When the input is 80V you are running the opto isolators at more than 10mA , which is far more than they need. I suggest you increase the 2k2 resistors to 4K7 or 10K. If you do rewire the PCB to put the LEDs in series with the opto isolators, then this will make the LEDs less bright, but unless you view them in direct sunlight they should still be bright enough, especially if they are green ones.

With the latest change, arent they running at seven mA? According to the simulation at least.
Could i get a one or two line explanation on the change of putting the led in series ? Is what i said earlier correct?
There are only 0.7 volts to the second led, should i worry about this?
Thanks everyone

Your revised schematics need amending. If you are going to connect the indicator LED in series with the opto isolator, then the 1N4148 diode should be in parallel with the series combination of the indicator and the opto isolator. Otherwise, if the 80V input is reversed, you will blow the LED.

Another issue with both the original and the revised circuit is that if you reverse the 80V input, then almost the full 80V appears across the 2.2k resistor, and it will dissipate about 3W. This is a consequence of adding the zener diodes and reducing the series resistor.

You haven't told us what the forward voltage of your indicator LEDs is (or even what colour they are), so I can't calculate the exact current flowing through the circuit.

dc42:
Your revised schematics need amending. If you are going to connect the indicator LED in series with the opto isolator, then the 1N4148 diode should be in parallel with the series combination of the indicator and the opto isolator. Otherwise, if the 80V input is reversed, you will blow the LED.

Absolutely right, I forgot about that, Thanks for looking into it and telling me.
Attached the corrected schematic. (I left the SW2 switch to do some tests in the simulator)

dc42:
Another issue with both the original and the revised circuit is that if you reverse the 80V input, then almost the full 80V appears across the 2.2k resistor, and it will dissipate about 3W. This is a consequence of adding the zener diodes and reducing the series resistor.

Anything that can be done with this? I understand what you are saying but I cant see this can be fixed, right?

dc42:
You haven't told us what the forward voltage of your indicator LEDs is (or even what colour they are), so I can't calculate the exact current flowing through the circuit.

Sorry about that, its a regular 5mm green led. I dont know the forward voltage as I got them from the store without further information. According to LED - Basic Green 5mm - COM-09592 - SparkFun Electronics
Could we say "1.8-2.2VDC forward drop
Max current: 20mA
Suggested using current: 16-18mA
Luminous Intensity: 150-200mcd"

I really appreciate your help dc42, now and also in the past you have helped me.

btw. I dont need very bright leds on the PCB, just the minimum to see if the channel is ON or OFF. So the current through the LED+optocoupler can be lowered, 5mA is ok?
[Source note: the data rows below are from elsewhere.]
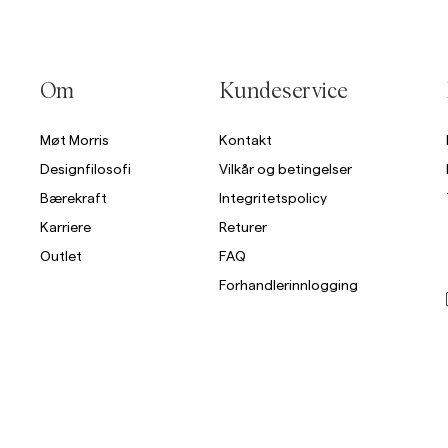
Om
Kundeservice
Møt Morris
Kontakt
Designfilosofi
Vilkår og betingelser
Bærekraft
Integritetspolicy
Karriere
Returer
Outlet
FAQ
Forhandlerinnlogging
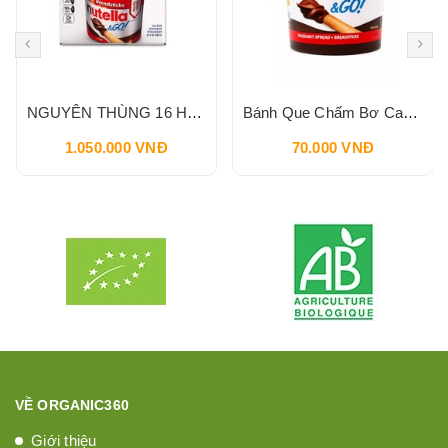
NGUYÊN THÙNG 16 HỘP Bánh Que Chấm Bơ Cacao Hạt Phỉ Snack Nutella & Go Breadstick 52g
Bánh Que Chấm Bơ Cacao Hạt Phỉ Snack Nutella & Go Breadstick 52g
1.050.000 VNĐ
70.000 VNĐ
VỀ ORGANIC360
Giới thiệu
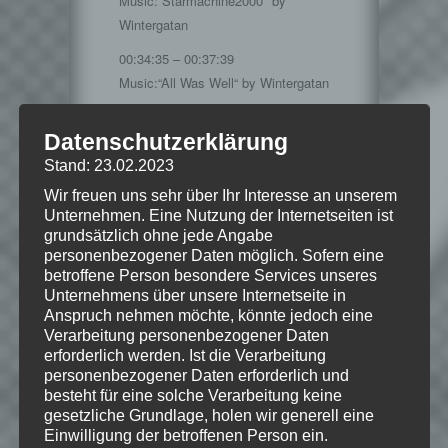
Music:“Starmachine2000″ by
Wintergatan
00:34:35 – 00:37:39
Music:“All Was Well“ by Wintergatan
00:37:39 – 00:50:44
Datenschutzerklärung
Music:“Paradis“ by Wintergatan
Stand: 23.02.2023
00:50:44 – 00:53:38
Wir freuen uns sehr über Ihr Interesse an unserem
Music:“Marble Machine Piano
Unternehmen. Eine Nutzung der Internetseiten ist
Version“ by Wintergatan
grundsätzlich ohne jede Angabe
personenbezogener Daten möglich. Sofern eine
00:53:38 – 00:57:06
betroffene Person besondere Services unseres
Music:“Brännö“ by Wintergatan
Unternehmens über unsere Internetseite in
Build Tracks
Anspruch nehmen möchte, könnte jedoch eine
Verarbeitung personenbezogener Daten
00:57:06 – 01:00:31
erforderlich werden. Ist die Verarbeitung
Music:“Emerson“ by Wintergatan
personenbezogener Daten erforderlich und
Build Tracks
besteht für eine solche Verarbeitung keine
gesetzliche Grundlage, holen wir generell eine
01:00:31 – 01:04:24
Einwilligung der betroffenen Person ein.
Music:“Local Cluster“ by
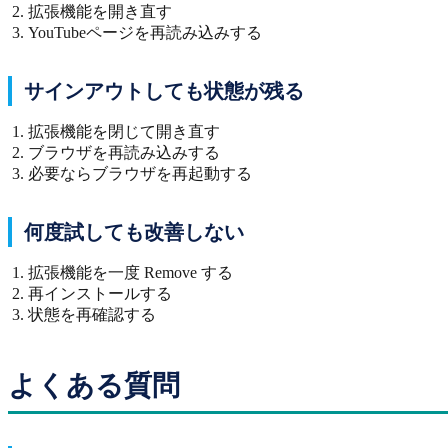
拡張機能を開き直す
YouTubeページを再読み込みする
サインアウトしても状態が残る
拡張機能を閉じて開き直す
ブラウザを再読み込みする
必要ならブラウザを再起動する
何度試しても改善しない
拡張機能を一度 Remove する
再インストールする
状態を再確認する
よくある質問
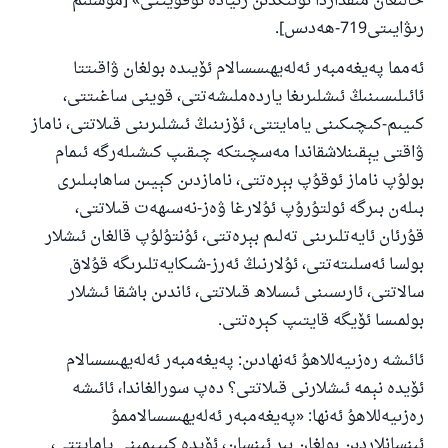
خالىغان مىقداردا ئۇنىڭدىن زىيادە ئوقۇيتتى» [مۇسلىم
رىۋايىتى719-ھەدىس].
ئەمما پەيغەمبەر ئەلەيھىسسالام ئۆيىدە بولغان ۋاقىتتا
ئائىلىسىنىڭ ئىشلىرىغا ياردەملىشەتتى، قوينى ساغىتتى،
كىيىم-كىچىكىنى يامايتتى، ئۆزىنىڭ ئىشلىرىنى قىلاتتى، ناماز
ۋاقتى يېقىنلاشقاندا مەسچىتكە چىقىپ كىشىلەرگە ئىمام
بولۇپ ناماز ئوقۇپ بېرەتتى، نامازدىن كېيىن ساھابىلىرى
بىلەن بىرگە ئولتۇرۇپ ئۇلارغا ۋەز-نەسىھەت قىلاتتى،
قۇرئان ئايەتلىرىنى تەلىم بېرەتتى، ئۇنتۇلۇپ قالغان ئىشلار
بولسا ئەسلىتەتتى، ئۇلارنىڭ ئەرز-شىكايەتلىرىگە قۇلاق
سالاتتى، ئارىسىنى ئىسلاھ قىلاتتى، ئاندىن باشقا ئىشلار
بولمىسا ئۆيگە قايتىپ كېرەتتى.
ئائىشە رەزىيەللاھۇ ئەنھادىن: پەيغەمبەر ئەلەيھىسسالام
ئۆيدە نېمە ئىشلارنى قىلاتتى؟ دەپ سورالغاندا، ئائىشە
رەزىيەللاھۇ ئەنھا: «پەيغەمبەر ئەلەيھىسسالاممۇ
ئىنسانلاردىن بولغان بىر ئىنسان، ئۆيدە كىيىمىنى يامايتتى،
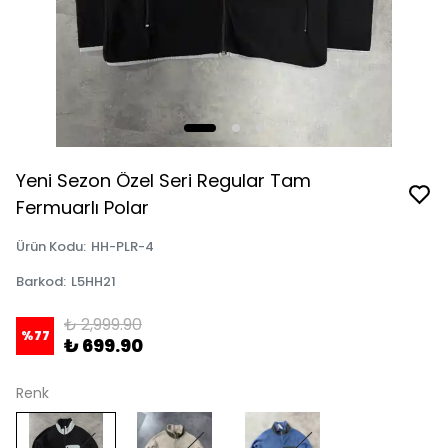
Yeni Sezon Özel Seri Regular Tam
Fermuarlı Polar
Ürün Kodu
:
HH-PLR-4
Barkod
:
L5HH21
₺ 2,999.90
%
77
₺ 699.90
Renk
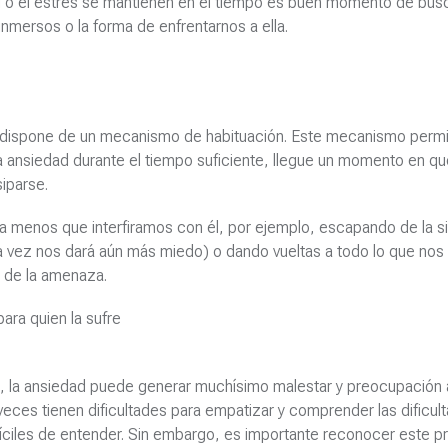
d o el estrés se mantienen en el tiempo es buen momento de bus
nmersos o la forma de enfrentarnos a ella.
 dispone de un mecanismo de habituación. Este mecanismo permit
ansiedad durante el tiempo suficiente, llegue un momento en qu
iparse.
 menos que interfiramos con él, por ejemplo, escapando de la s
ima vez nos dará aún más miedo) o dando vueltas a todo lo que no
 de la amenaza.
ara quien la sufre
o, la ansiedad puede generar muchísimo malestar y preocupación a
eces tienen dificultades para empatizar y comprender las dificul
ifíciles de entender. Sin embargo, es importante reconocer este 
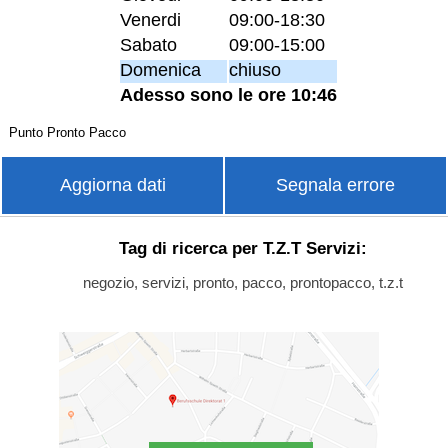
Venerdi
09:00-18:30
Sabato
09:00-15:00
Domenica
chiuso
Adesso sono le ore 10:46
Punto Pronto Pacco
Aggiorna dati
Segnala errore
Tag di ricerca per T.Z.T Servizi:
negozio, servizi, pronto, pacco, prontopacco, t.z.t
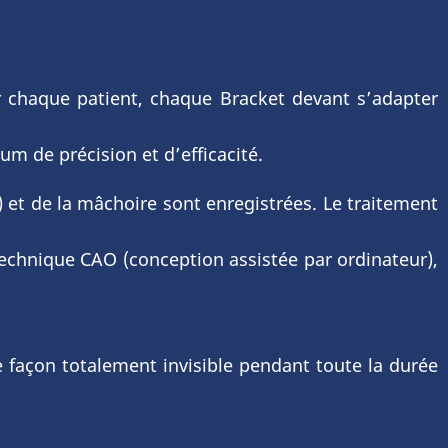
ur chaque patient, chaque Bracket devant s’adapter
m de précision et d’efficacité.
c) et de la mâchoire sont enregistrées. Le traitement
 technique CAO (conception assistée par ordinateur),
 façon totalement invisible pendant toute la durée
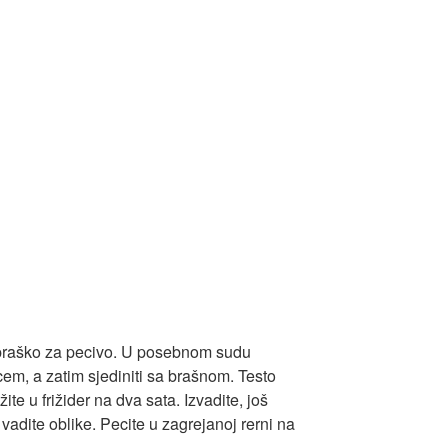
 praško za pecivo. U posebnom sudu
cem, a zatim sjediniti sa brašnom. Testo
ožite u frižider na dva sata. Izvadite, još
adite oblike. Pecite u zagrejanoj rerni na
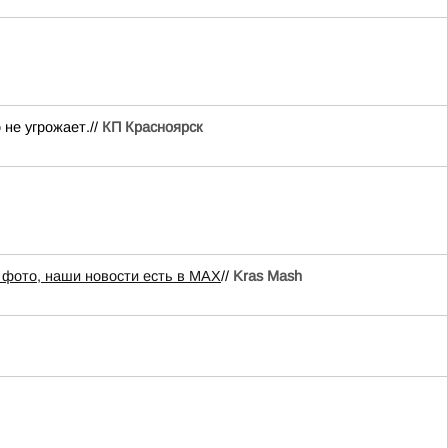
не угрожает.//
КП Красноярск
 фото, наши новости есть в MAX
//
Kras Mash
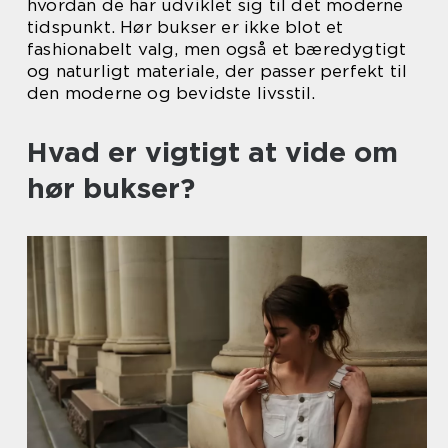
hvordan de har udviklet sig til det moderne
tidspunkt. Hør bukser er ikke blot et
fashionabelt valg, men også et bæredygtigt
og naturligt materiale, der passer perfekt til
den moderne og bevidste livsstil.
Hvad er vigtigt at vide om
hør bukser?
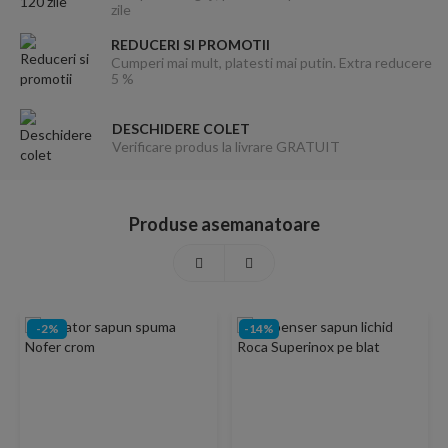
zile
REDUCERI SI PROMOTII
Cumperi mai mult, platesti mai putin. Extra reducere
5 %
DESCHIDERE COLET
Verificare produs la livrare GRATUIT
Produse asemanatoare
-2%
-14%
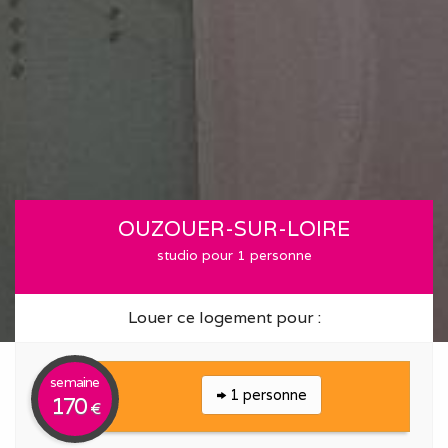
OUZOUER-SUR-LOIRE
studio pour 1 personne
Louer ce logement pour :
semaine
1 personne
170
€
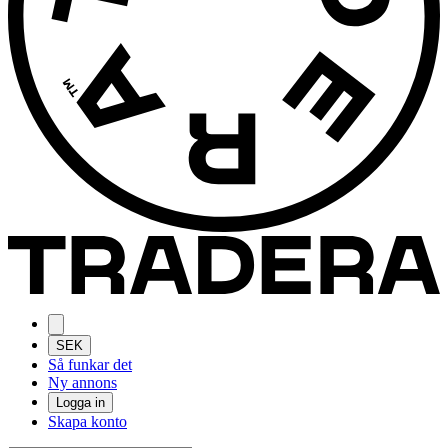
SEK
Så funkar det
Ny annons
Logga in
Skapa konto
Skip the 1N4148 and put an 1N400X in serie with the zeners, no revers voltage and not possible to burn 2k2.
What current do the optokopplare LED need?
Look in the daasheet after CTR current transfer ratio.

LED current x CTR = phototransistor current.

LED current 10mA x CTR 50% = possible phototransistor current 5 mA

If you use 10kohm pullup = 0,5 mA from optocoupler you only need 1 mA LED current.

Look in the datasheet what CTR your optocoupler have and calculate the current needed.
Calculate the resistor with 60 volts input.

Pelle, sorry about the spelning, my Pad talkning swedish

The full design is here, as you can see there are already 2 x 1n400x at the begining as protection. however, previously I was told to put also this other diode across the optocoupler as it was a faster diode. Is this correct? should I leave it or remove it?

Let me go through your calculations, CRT is new to me. After I read about it I will post again.
Thanks again pelle